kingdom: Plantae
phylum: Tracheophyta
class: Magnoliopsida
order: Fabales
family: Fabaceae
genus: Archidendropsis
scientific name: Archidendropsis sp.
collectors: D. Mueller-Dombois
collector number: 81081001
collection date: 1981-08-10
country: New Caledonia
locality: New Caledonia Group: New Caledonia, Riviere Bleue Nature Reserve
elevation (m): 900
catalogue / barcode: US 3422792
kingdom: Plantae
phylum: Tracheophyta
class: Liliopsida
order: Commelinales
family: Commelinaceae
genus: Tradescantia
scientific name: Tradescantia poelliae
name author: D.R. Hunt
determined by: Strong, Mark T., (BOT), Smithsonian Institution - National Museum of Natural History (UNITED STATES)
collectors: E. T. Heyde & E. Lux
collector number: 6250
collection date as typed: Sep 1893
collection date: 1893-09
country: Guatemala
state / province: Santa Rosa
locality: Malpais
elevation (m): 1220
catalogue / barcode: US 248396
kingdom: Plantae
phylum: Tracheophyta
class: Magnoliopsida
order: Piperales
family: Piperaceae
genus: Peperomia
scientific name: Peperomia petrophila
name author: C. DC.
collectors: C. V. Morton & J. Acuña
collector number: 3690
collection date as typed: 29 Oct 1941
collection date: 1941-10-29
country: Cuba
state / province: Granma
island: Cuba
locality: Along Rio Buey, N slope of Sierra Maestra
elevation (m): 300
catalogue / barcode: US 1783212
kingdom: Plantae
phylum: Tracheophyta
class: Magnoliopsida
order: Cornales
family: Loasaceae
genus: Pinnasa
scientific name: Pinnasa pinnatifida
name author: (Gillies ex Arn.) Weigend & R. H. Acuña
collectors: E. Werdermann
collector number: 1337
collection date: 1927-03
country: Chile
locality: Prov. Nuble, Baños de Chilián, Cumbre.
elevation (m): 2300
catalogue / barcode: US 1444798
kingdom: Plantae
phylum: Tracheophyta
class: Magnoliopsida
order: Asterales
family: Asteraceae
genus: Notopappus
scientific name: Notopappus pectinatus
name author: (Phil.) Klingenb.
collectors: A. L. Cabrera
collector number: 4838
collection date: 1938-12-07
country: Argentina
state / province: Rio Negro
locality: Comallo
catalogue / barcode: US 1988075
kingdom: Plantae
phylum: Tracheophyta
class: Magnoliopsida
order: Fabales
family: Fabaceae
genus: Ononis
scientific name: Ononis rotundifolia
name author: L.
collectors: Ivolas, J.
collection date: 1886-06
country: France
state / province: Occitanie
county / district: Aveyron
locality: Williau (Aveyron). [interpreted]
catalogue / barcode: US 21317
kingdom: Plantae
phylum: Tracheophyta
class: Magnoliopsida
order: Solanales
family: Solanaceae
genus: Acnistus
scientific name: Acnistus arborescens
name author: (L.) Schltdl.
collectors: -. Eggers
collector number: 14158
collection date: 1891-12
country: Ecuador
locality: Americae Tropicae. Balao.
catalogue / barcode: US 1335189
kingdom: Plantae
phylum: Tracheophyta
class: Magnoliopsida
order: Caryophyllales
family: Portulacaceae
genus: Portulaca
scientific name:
==================================================
▶ _Exercise_
Rewrite the lines of the listing between the one containing "genus: Archidendropsis" and the one containing "locality: Williau (Aveyron). [interpreted]", inclusive, as a JSON list of strings with one string per line and blank lines omitted.

▶ _Complete output_
[
  "genus: Archidendropsis",
  "scientific name: Archidendropsis sp.",
  "collectors: D. Mueller-Dombois",
  "collector number: 81081001",
  "collection date: 1981-08-10",
  "country: New Caledonia",
  "locality: New Caledonia Group: New Caledonia, Riviere Bleue Nature Reserve",
  "elevation (m): 900",
  "catalogue / barcode: US 3422792",
  "kingdom: Plantae",
  "phylum: Tracheophyta",
  "class: Liliopsida",
  "order: Commelinales",
  "family: Commelinaceae",
  "genus: Tradescantia",
  "scientific name: Tradescantia poelliae",
  "name author: D.R. Hunt",
  "determined by: Strong, Mark T., (BOT), Smithsonian Institution - National Museum of Natural History (UNITED STATES)",
  "collectors: E. T. Heyde & E. Lux",
  "collector number: 6250",
  "collection date as typed: Sep 1893",
  "collection date: 1893-09",
  "country: Guatemala",
  "state / province: Santa Rosa",
  "locality: Malpais",
  "elevation (m): 1220",
  "catalogue / barcode: US 248396",
  "kingdom: Plantae",
  "phylum: Tracheophyta",
  "class: Magnoliopsida",
  "order: Piperales",
  "family: Piperaceae",
  "genus: Peperomia",
  "scientific name: Peperomia petrophila",
  "name author: C. DC.",
  "collectors: C. V. Morton & J. Acuña",
  "collector number: 3690",
  "collection date as typed: 29 Oct 1941",
  "collection date: 1941-10-29",
  "country: Cuba",
  "state / province: Granma",
  "island: Cuba",
  "locality: Along Rio Buey, N slope of Sierra Maestra",
  "elevation (m): 300",
  "catalogue / barcode: US 1783212",
  "kingdom: Plantae",
  "phylum: Tracheophyta",
  "class: Magnoliopsida",
  "order: Cornales",
  "family: Loasaceae",
  "genus: Pinnasa",
  "scientific name: Pinnasa pinnatifida",
  "name author: (Gillies ex Arn.) Weigend & R. H. Acuña",
  "collectors: E. Werdermann",
  "collector number: 1337",
  "collection date: 1927-03",
  "country: Chile",
  "locality: Prov. Nuble, Baños de Chilián, Cumbre.",
  "elevation (m): 2300",
  "catalogue / barcode: US 1444798",
  "kingdom: Plantae",
  "phylum: Tracheophyta",
  "class: Magnoliopsida",
  "order: Asterales",
  "family: Asteraceae",
  "genus: Notopappus",
  "scientific name: Notopappus pectinatus",
  "name author: (Phil.) Klingenb.",
  "collectors: A. L. Cabrera",
  "collector number: 4838",
  "collection date: 1938-12-07",
  "country: Argentina",
  "state / province: Rio Negro",
  "locality: Comallo",
  "catalogue / barcode: US 1988075",
  "kingdom: Plantae",
  "phylum: Tracheophyta",
  "class: Magnoliopsida",
  "order: Fabales",
  "family: Fabaceae",
  "genus: Ononis",
  "scientific name: Ononis rotundifolia",
  "name author: L.",
  "collectors: Ivolas, J.",
  "collection date: 1886-06",
  "country: France",
  "state / province: Occitanie",
  "county / district: Aveyron",
  "locality: Williau (Aveyron). [interpreted]"
]